SELECTED PASSAGE:
======

I just said exactly the same to DP !!  I really hope they're more sensitive this time because that "Mad May" storyline did no favours and just added fuel for those uninformed "IVF" bashers !!

N xx


----------



## professor waffle (Apr 23, 2005)

Hopefully they will do a 'proper' surrogacy story though a reputable agency etc. They certainly need to put right a few things this time round methinks


----------



## Caz.s (Jun 27, 2008)

I watched it too, I really hope they portray the story properly.  THey will probably put some drama storyline into it but lets just hope they do the story properly and sensitivley
xx


----------



## Lizbie (Dec 3, 2008)

I saw EE the other day and was thinking the same thing. I remember the Mad May storyline, and it was just about the time we were told we'd need IVF. I was terrified that I was going to turn into some mad nutter.  It really scared me. I'd been reasonably normal before!!  

When Jane had her hysterectomy I remember thinking there was a fertility storyline coming up. So it's taken them a while to come back to it. Which I think shows that they may be thinking realistically. Infertility and the feelings around it kinda creep up on you, and it isn't until a few months/years down the line that you might seek help.  Lets hope they do a good job. Jane seems like a fairly normal balanced character, so hopefully they'll leave her that way.  I wonder if they'll go from the relationship with Ian angle? Maybe he's happy with the way things are, and won't want anymore children??


----------



## Lentil (Jun 3, 2008)

I reckon the EE writers should spend a few hours reading round on FF before they decide on definite story lines and as you have said try and EDUCATE against the old sweeping generalisation of every infertile woman becoming a mad babyknapping monster....If they do their research properly it could be really positive.
L
xx


----------



## *Bev* (Dec 20, 2005)

Fingers crossed it IS a positive reflection of surrogacy and infertility.


----------

======

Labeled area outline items
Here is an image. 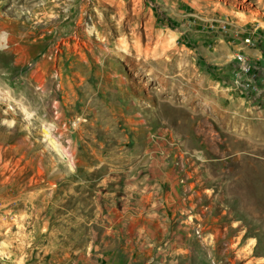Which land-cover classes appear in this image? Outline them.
Instances as JSON below:
<instances>
[{"label":"rangeland","instance_id":"rangeland-1","mask_svg":"<svg viewBox=\"0 0 264 264\" xmlns=\"http://www.w3.org/2000/svg\"><path fill=\"white\" fill-rule=\"evenodd\" d=\"M0 264H264V0H0Z\"/></svg>","mask_w":264,"mask_h":264},{"label":"built area","instance_id":"built-area-1","mask_svg":"<svg viewBox=\"0 0 264 264\" xmlns=\"http://www.w3.org/2000/svg\"><path fill=\"white\" fill-rule=\"evenodd\" d=\"M221 28L223 30H227L229 27L227 25V23H223L221 25ZM244 41L246 43L250 42V38L249 37H245ZM234 58L237 60V62L239 63L240 67H241V71L243 74H247L250 73L252 71V64L250 63L245 51L243 50L242 47L238 48L237 51L235 52ZM245 85L249 86L250 82L246 81L244 83Z\"/></svg>","mask_w":264,"mask_h":264},{"label":"bare ground","instance_id":"bare-ground-1","mask_svg":"<svg viewBox=\"0 0 264 264\" xmlns=\"http://www.w3.org/2000/svg\"><path fill=\"white\" fill-rule=\"evenodd\" d=\"M51 142V141H50Z\"/></svg>","mask_w":264,"mask_h":264}]
</instances>
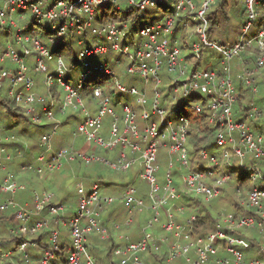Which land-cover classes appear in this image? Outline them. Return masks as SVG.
Listing matches in <instances>:
<instances>
[{
  "label": "clouds",
  "instance_id": "9594fccd",
  "mask_svg": "<svg viewBox=\"0 0 264 264\" xmlns=\"http://www.w3.org/2000/svg\"><path fill=\"white\" fill-rule=\"evenodd\" d=\"M0 264H264V0H0Z\"/></svg>",
  "mask_w": 264,
  "mask_h": 264
}]
</instances>
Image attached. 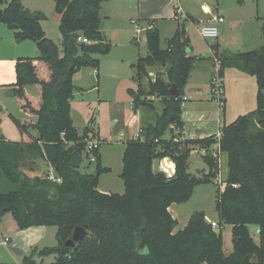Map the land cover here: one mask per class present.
I'll return each mask as SVG.
<instances>
[{
	"label": "trees",
	"instance_id": "1",
	"mask_svg": "<svg viewBox=\"0 0 264 264\" xmlns=\"http://www.w3.org/2000/svg\"><path fill=\"white\" fill-rule=\"evenodd\" d=\"M108 1L54 0L59 48L46 38L43 14L29 11L20 0H0V23L13 31L17 43L32 41L39 51L37 57H19L15 62L11 92L25 118L14 121L20 141L0 135V218L10 214L19 230L56 228L57 245L33 249L23 263L34 264L36 253L54 255L55 264H264V45L215 56L221 78L226 69H236L254 77L257 86L255 110L220 128L218 146L227 156L228 173L224 189L216 191L219 230L211 228L204 213L195 212L181 231L173 233L176 220L168 208L186 203L196 186L212 182L215 176L212 171L200 177L190 174L188 159L195 147H209L216 139L181 140L178 134L183 128V89L191 71L199 68L196 63L206 59L187 56L183 25L165 49L159 47L156 27L145 31L147 55L136 63L137 89L129 95L134 110H150L147 99L152 96L161 102L160 110H150L153 116L141 127L142 140L125 142L120 172L124 193L99 191V177L110 169L101 168L99 156L93 173L82 167L86 142L97 138L96 120L91 118L80 136L70 102L73 75L83 67L97 69L95 56L111 50L100 31L99 16L100 6ZM260 31L264 37V22ZM156 67L164 68L165 78L149 77L148 70ZM141 78L147 79L146 86L140 84ZM173 85L177 98L169 92ZM27 87H35L36 96L28 94ZM163 158L174 164L170 178L152 170L153 161ZM39 162L50 166L60 182L48 180V174L28 175L20 169L33 172ZM224 225L231 227L228 254L222 248ZM76 227L86 228L87 235L74 247H66Z\"/></svg>",
	"mask_w": 264,
	"mask_h": 264
},
{
	"label": "rangeland",
	"instance_id": "2",
	"mask_svg": "<svg viewBox=\"0 0 264 264\" xmlns=\"http://www.w3.org/2000/svg\"><path fill=\"white\" fill-rule=\"evenodd\" d=\"M25 5L28 0H20ZM159 9H151L150 4L144 6L141 12L144 19L157 18V20H144L140 23V16L136 11H127L130 21L125 16L118 22H104L103 27L106 31V39L111 43V50L106 55H97L99 60L97 69L94 67H83L73 75V84L75 86L74 96L70 102V115L74 128L80 136L91 118L96 120L97 139L100 147L97 152L101 168H109L110 171L99 177L97 189L104 193H124L123 182L120 178L122 169V154L125 142L132 135L136 134L141 128L140 112L144 116V121L152 119L153 112L160 110L161 102L155 96L147 100L151 102L149 109H142L139 112L133 109L131 104L130 90L137 89L136 63L139 58L147 55V45L145 31L150 27H156L159 34V47L165 49L167 42L171 39L178 29L183 25L185 36L188 39V52L195 58H206L205 61L196 63L197 69L203 68V72L191 75L190 85L194 86L203 84L207 87V93L203 94L206 105L214 110V115L222 116L225 109L224 121L231 123L238 116L253 112L256 108L255 79L250 75H242L249 81L237 80V71L226 70L223 73V95L222 104L213 100L211 94V79L216 75V66L214 51L211 50L213 45H218L219 53H243L258 49L264 45V37L259 31L261 19H264V0H158ZM178 3L182 16L185 19L174 17V3ZM22 4V5H23ZM31 6L39 7L41 13L45 15L46 20L41 21V26L46 34V38L54 41L61 47V35L59 32V22L54 11V0H31ZM29 5V3H28ZM121 7L119 3L116 5ZM30 7V6H29ZM143 7V5H142ZM124 11V12H125ZM36 12V11H35ZM131 12V13H130ZM189 14L191 18L187 17ZM223 18V24H218V39L203 40L198 33L200 28L199 21H205V15L218 14ZM178 16V14H177ZM7 30L3 24H0V30ZM11 43V47L8 46ZM7 43L0 44V75L9 74L13 77L12 83L15 82V58L30 57L34 58L39 55L36 45L32 41H24L18 45L10 37ZM15 47L10 54L9 51ZM188 50V49H187ZM11 52V53H12ZM209 58V59H207ZM212 59H214L212 61ZM15 60V61H14ZM208 60V61H207ZM149 77L159 76L165 78L164 68L156 67L148 70ZM227 76V80L226 77ZM197 79H201L197 81ZM142 86L147 85V79H138ZM28 94L36 96L35 87H27ZM9 91V90H8ZM6 91V93H8ZM12 102L18 103L15 97H11ZM19 105V104H18ZM208 107L205 110H208ZM16 108L17 105H16ZM12 110V108H10ZM199 113L203 111L197 110ZM218 111V113L216 112ZM197 112V113H198ZM208 113V112H204ZM15 117L16 114H14ZM21 115H19L20 117ZM17 117V118H19ZM116 119V121H114ZM5 126L13 132V138L9 141H20L21 133L11 119L3 120ZM143 125V124H142ZM35 135V130H29ZM97 163V162H96ZM96 163L90 164L87 159H83V170L93 173ZM34 168L38 174H47L45 164L39 162ZM205 165L200 154H194L191 159L190 172L199 175L200 170ZM85 168V169H84ZM218 186L215 182L202 184L194 190L191 198L181 209V216L187 217L189 213L204 212L209 220L216 221L215 198ZM222 190V186L219 188ZM6 218H10L9 215ZM55 232L56 228L51 227ZM219 230V227H218ZM256 232V231H255ZM253 233V229H251ZM222 248L225 253L231 251V227L224 225L221 228ZM56 239L54 236L48 237L46 245L55 246ZM54 256H46L41 259L35 258L36 264H54ZM19 264H23L22 261Z\"/></svg>",
	"mask_w": 264,
	"mask_h": 264
},
{
	"label": "crops",
	"instance_id": "3",
	"mask_svg": "<svg viewBox=\"0 0 264 264\" xmlns=\"http://www.w3.org/2000/svg\"><path fill=\"white\" fill-rule=\"evenodd\" d=\"M157 2H159V1L158 0H110L108 2L103 3L100 6V10H99V16H100V20H101V22H100L101 33L104 35V37L106 39V36H105L106 31L104 30V27H103L104 22H112V24L113 23L118 24V22L123 18V16H125L130 21H133L134 20L133 18H129L128 15L126 16V14H128V13L125 10H127V9H128V11L131 10V11H136L137 13L139 12L138 15L140 16L139 20H141L140 23H142L144 20H157V18L144 19L142 16H145V15H142V13H141L144 10V6L147 4H150L151 9H155V10L159 9ZM28 3H29V5H28ZM28 3H26L24 5L22 2L23 6L25 8H27L29 11H31V12L36 11L38 13H41L39 7H37L35 5L31 6V4H30L31 0H28ZM117 3L120 4V6H121L120 8L116 6ZM142 5H143V7H142ZM173 8H174V5H173ZM41 14H43V13H41ZM186 15H187V17L191 18V21H194V19L188 13ZM216 15H219V13ZM205 16H206L205 21H207L208 19L214 17L215 14L205 15ZM219 16H221V15H219ZM205 21H199V23L205 22ZM262 22H264V19H261L260 26H261ZM260 26H259V31H260ZM2 29H4V28H1V30H0V44H2V46L5 45L4 43L8 42L10 37L13 38V41L17 45L19 44L15 41L13 31L11 29H9L7 27H6L7 30H2ZM260 33H261V31H260ZM217 39H218V37H217ZM7 44L9 47H11L10 42H8ZM213 46H214V48L212 47L211 50L214 51V57L215 56L218 57V55L220 54V53L218 54V45L216 44ZM15 47H17V46H14V47L12 46V48L9 51L10 54H14L13 57L17 56V55H15L16 53L12 52V50ZM189 48H191V47L187 46L188 51L190 50ZM191 50H192V48H191ZM187 56L193 57L190 55L189 52H187ZM17 58H19V57H17ZM17 58H15V60ZM193 58H195V57H193ZM203 59H206V58H203ZM207 59H209V58H207ZM214 59H212V61ZM214 66H216V65H214ZM226 70L237 71L238 74L236 77H238L237 80H239V81H245V82L249 81L246 78H244V76H242V75H246V74L239 71V70H236V69H226ZM203 71L204 70L201 68L200 69L196 68V69L192 70L190 75H189L187 84L183 89V98H182V103H181V108H182L181 120L183 122V128L181 131L178 132V134H179L181 140H184V139L202 140V139L209 138V137H213L216 139V143L210 145L209 147L198 146V147L194 148V150L191 152L190 157L188 159V172L190 174H192L190 172V166H191V159H192L193 155L194 154H200V157H201L205 167L200 170L199 175H196V174H192V175L200 177L201 175H206L210 171H212L215 174V176L212 178V182L218 181L220 183V185H222V190H223L225 187L224 182L227 179V173H228L227 156L219 151L218 139L220 137V134H219L220 128L225 123L224 116H225L226 111H225V109L223 110L222 116H220V115L215 116L214 115L215 111L211 110L206 105V102H208V101H206L205 98L203 97V94L207 93V87L203 84H200V85L195 84L194 86H189L190 85L189 82L191 80V75L196 74V73L199 74V72H203ZM225 78L227 80V76ZM12 80H13V77L10 76L9 74H1L0 75V135H2L7 140H9L8 138H13L14 135H13V132L5 126L3 120L11 119L13 121V123L15 124V122H14L15 120L21 122L25 118V115L21 111L18 103L12 102L14 100H12V98H11L12 96L9 95V93L11 92V84H13ZM199 80H201V79H197V81H199ZM255 83H256V81H255ZM223 84L224 83L222 81V85ZM256 90H257V86H256ZM6 91H8V93H6ZM16 105L18 108H16ZM204 107H208V110H205L206 108H204ZM10 108H12V110ZM202 109H203V111L201 112ZM197 110H200L201 113H199ZM204 112H208V113H204ZM216 112L218 113V111H216ZM14 114H16L17 117H19V115H21V116L19 118H17V117H15ZM140 117H141V121H142L141 127L144 126L145 124H147L148 122H150V120L148 122L144 121L145 118L142 115V112H140ZM114 121H116V119ZM174 133L177 134V132H174ZM96 136H97V131H96ZM165 138L168 139L169 135H166ZM205 157H207L210 162H206ZM41 163L45 164L44 162H41ZM20 169L22 171H24L25 173H27L28 175L38 174L35 171L32 172V171L27 170L25 167H21ZM45 169H46L47 174L54 175L53 170L47 164H45ZM152 170H153V172H161L163 174H166L165 176L170 178L174 174V164L168 158L158 159V160L153 161ZM83 171H85V170H83ZM198 186H200V185H198ZM198 186H196V187H198ZM196 187L194 188V190L196 189ZM194 190H193V192H194ZM183 205H186V203L172 204L168 208V212L170 213L171 217L174 220H176V227L174 228L173 233L181 231L186 226L190 216L192 215V213H189V215L187 217L181 216L180 212H181ZM193 213H195V212H193ZM202 213H204V212H202ZM8 215L10 218H6ZM216 218L218 219L217 214H216ZM205 219L208 223L213 222V220H209L206 215H205ZM214 222H216V221H214ZM217 222H218V220H217ZM55 233H56V230L54 232L53 230H51V227H47V226H33V227H29L26 229L19 230L17 228L12 216L10 214L4 215L2 218H0V238L1 239L7 238L8 242L6 243V245H0V264H19L20 261H22V263H23V259L28 257L31 254L33 249H35L37 252V251L43 249L44 247H49V248L55 247L57 244L55 246L46 245L47 244L46 243L47 238L51 237V236L55 237ZM231 250H232V248H231ZM230 252H228V253H230ZM228 253H226V254H228ZM52 256H54V255H52ZM36 257H39V256H37V254L34 253L32 256V261L34 262V264H36V262H35ZM41 258H43V257H39L38 259H41ZM53 258L55 261V256ZM39 262H41V264H42L43 260L42 261L39 260ZM54 264H55V262H54Z\"/></svg>",
	"mask_w": 264,
	"mask_h": 264
},
{
	"label": "built area",
	"instance_id": "4",
	"mask_svg": "<svg viewBox=\"0 0 264 264\" xmlns=\"http://www.w3.org/2000/svg\"><path fill=\"white\" fill-rule=\"evenodd\" d=\"M173 2H175L176 0H172ZM178 14V16H177ZM174 17H178L181 19H185V16H182L179 4L176 2L174 3ZM223 23V18L222 16L219 15H215L214 17L208 19L205 22H200V28L198 29V33L199 36L203 39V40H215L217 39L219 32H218V24ZM82 41L84 43H86L87 41L85 39H80L79 41ZM215 65L216 68L218 69V63L215 61ZM216 75L211 79V94H212V98L215 102H217L218 104H222V95H223V85H222V79L221 77L217 74L216 71ZM133 140V141H137V140H142V136H141V128L138 130V132L134 135H132L130 138H128L127 140ZM100 147V142L99 139H94V140H88L84 146V155L86 156L88 163H96L97 161V152L99 150ZM165 173V172H164ZM166 175V174H165ZM48 180L55 182V183H59L60 180L58 178H56L54 175L48 174ZM216 185L218 186V188H220L222 185H220V183L218 181H216ZM211 228L214 231H218V224L216 222H211L210 223ZM256 234L258 233V231L256 230L255 232ZM8 242V239H1L0 238V245H6V243Z\"/></svg>",
	"mask_w": 264,
	"mask_h": 264
},
{
	"label": "water",
	"instance_id": "5",
	"mask_svg": "<svg viewBox=\"0 0 264 264\" xmlns=\"http://www.w3.org/2000/svg\"><path fill=\"white\" fill-rule=\"evenodd\" d=\"M1 14H2V10L0 9V15ZM13 29H17V26L13 25ZM169 92L174 98H177L179 96L177 87L175 85L172 86ZM9 95L13 96V92H10ZM86 235H87L86 228L76 227L72 233L71 238L67 240L64 245L66 247H74L75 244L80 240H82Z\"/></svg>",
	"mask_w": 264,
	"mask_h": 264
}]
</instances>
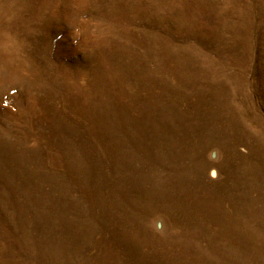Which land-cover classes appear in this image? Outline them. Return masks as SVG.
<instances>
[{"label":"rangeland","instance_id":"obj_1","mask_svg":"<svg viewBox=\"0 0 264 264\" xmlns=\"http://www.w3.org/2000/svg\"><path fill=\"white\" fill-rule=\"evenodd\" d=\"M0 264H264V0H0Z\"/></svg>","mask_w":264,"mask_h":264}]
</instances>
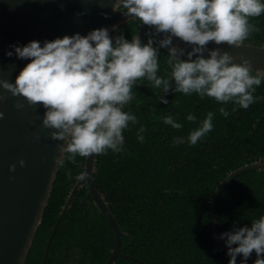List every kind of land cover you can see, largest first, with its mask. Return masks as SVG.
Wrapping results in <instances>:
<instances>
[{"label":"trees","instance_id":"1","mask_svg":"<svg viewBox=\"0 0 264 264\" xmlns=\"http://www.w3.org/2000/svg\"><path fill=\"white\" fill-rule=\"evenodd\" d=\"M249 23L259 31L244 43L264 46V13ZM141 24L135 18L121 25L109 35L113 44L118 36L130 42L138 36ZM152 40L158 49L157 75L167 78L171 72L168 52L159 46L155 33ZM255 87L253 95L258 99L243 109L232 101L222 105L207 96L175 92L174 82L167 94L146 79L134 83L133 99L123 111L135 115L138 123L130 121L122 131L123 151L108 149L97 155L94 173L97 187L123 230L122 255L113 264H229L228 250L213 234L211 198L230 172L264 161V79ZM161 95L167 104L160 102ZM220 107L226 108L228 117L219 113ZM208 112L214 113L212 130L191 145L190 132ZM188 114L195 115L196 122L188 121ZM168 115L182 127L164 124ZM141 125L146 129L142 143L137 138ZM181 137L183 143H174ZM85 161L86 157L77 155L75 163L65 160L60 167L25 264H105L110 258L115 232L86 183L54 231L76 177L84 173ZM215 211L220 237L250 228L253 220L264 216V170L252 168L235 175L218 193ZM221 240L226 244V237ZM256 257L253 251L246 264H254ZM243 260L242 255L236 258L237 264Z\"/></svg>","mask_w":264,"mask_h":264},{"label":"clouds","instance_id":"2","mask_svg":"<svg viewBox=\"0 0 264 264\" xmlns=\"http://www.w3.org/2000/svg\"><path fill=\"white\" fill-rule=\"evenodd\" d=\"M121 9L127 10L124 15L154 26L157 32L171 33L159 44L161 48L169 47L167 64L171 72L167 78L157 75L158 49L153 47L152 38L141 46L137 35L130 42L118 36L113 44L108 30L98 29L86 36L77 33L46 41L43 47L37 41L12 46L18 58L29 59L30 63L20 71L15 83L0 79V88L13 97H23L29 106L40 104L46 109L42 128L54 130L50 132L51 139L66 141L63 146L57 145V167H63L65 160L75 163L77 155H100L108 149L123 151L122 131L130 121L138 123L135 115L123 111V106L133 99L132 88L138 80L146 79L154 88H162L164 94L174 82L175 92L207 96L222 105L232 101L243 109L258 99L253 93L264 79V71L256 70L253 75L249 60L241 56L237 64L235 57L220 48L211 50L207 59L203 54L209 42L239 48L258 32L249 19L264 13L261 0H115L114 10ZM172 36L195 45L187 52V61L179 58L185 54L184 49L170 47ZM7 55L11 57L12 52ZM159 100L168 103L162 95ZM15 107L20 110L24 104L17 101ZM219 113L224 117L230 114L225 107H220ZM3 118L4 112L0 111V120ZM213 118L214 113L208 112L200 126L190 132L191 145L212 130ZM186 119L196 122L197 118L188 114ZM163 123L173 129L182 127L172 115L164 117ZM145 131L143 125L138 129L141 143ZM183 142L182 137L174 140L176 144ZM18 164L24 167L25 161L21 159ZM15 170L16 164H10L9 172ZM68 175L71 178L70 172ZM84 178L83 173L76 177ZM225 237L229 264H237V255H242L241 264H246L253 251L257 256L254 264H264L260 258L264 254V216L253 220L250 228L241 227L220 238Z\"/></svg>","mask_w":264,"mask_h":264},{"label":"water","instance_id":"3","mask_svg":"<svg viewBox=\"0 0 264 264\" xmlns=\"http://www.w3.org/2000/svg\"><path fill=\"white\" fill-rule=\"evenodd\" d=\"M114 4L115 0H0V79L15 83L20 71L30 63L29 59L18 58L12 46L23 47L37 41L43 47L46 41L52 42L77 33L86 36L98 29H107L111 35L121 25L135 19L124 15L126 9L114 10ZM153 33L159 42L171 35L157 32L154 26L142 23L138 35L141 46L148 43ZM170 47L184 49L185 54L179 58L187 61V52L195 45L172 36ZM206 47L208 51L203 54L205 59L209 58L211 50L220 48L235 57V63L240 64V57L243 56L249 60L253 70L264 71L263 45L244 43L237 48L209 42ZM163 48L169 53V47ZM8 52H12L11 57L7 55ZM195 59L196 55L192 57L193 61ZM0 96L4 97L0 99V111L4 112V118L0 120V264H25L60 169L55 164V159L59 156L57 145L63 146L66 141L51 139L50 132L54 130L42 128L46 111L42 105L29 106L23 97H13L2 88ZM17 101L24 104L23 109H16ZM36 135L39 136L38 140ZM21 159L25 161L24 167L18 164ZM96 160L95 154L86 157L83 173L85 178L74 184L54 231L69 209L76 192L86 183L89 195L115 232V247L105 263L113 264L122 255L123 230L96 185ZM10 164H16L14 172H9ZM252 168L264 170V161H256L230 172L211 198L213 234L219 245L226 250L228 247L221 240L217 229L216 197L235 175ZM48 250L49 245L46 251ZM253 259L256 260L257 257Z\"/></svg>","mask_w":264,"mask_h":264}]
</instances>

======

WRITTEN TASK 1: Summarize the forum thread about the EE surrogacy storyline in two sentences.
WRITTEN TASK 2: Reproduce the forum thread about the EE surrogacy storyline, starting at "## Caz.s (Jun" and ending at "(Dec 3, 2008)".

COMPLETE ANSWER 1: Posters hope the EE writers will handle a surrogacy and infertility storyline properly and sensitively, unlike the "Mad May" storyline, which one poster says fueled "IVF" bashers and another says left her terrified. They suggest the writers do their research, such as reading on FF, so the story could be positive and counter the generalization that every infertile woman becomes a mad babysnatching monster.

COMPLETE ANSWER 2:
## Caz.s (Jun 27, 2008)

I watched it too, I really hope they portray the story properly.  THey will probably put some drama storyline into it but lets just hope they do the story properly and sensitivley
xx


----------



## Lizbie (Dec 3, 2008)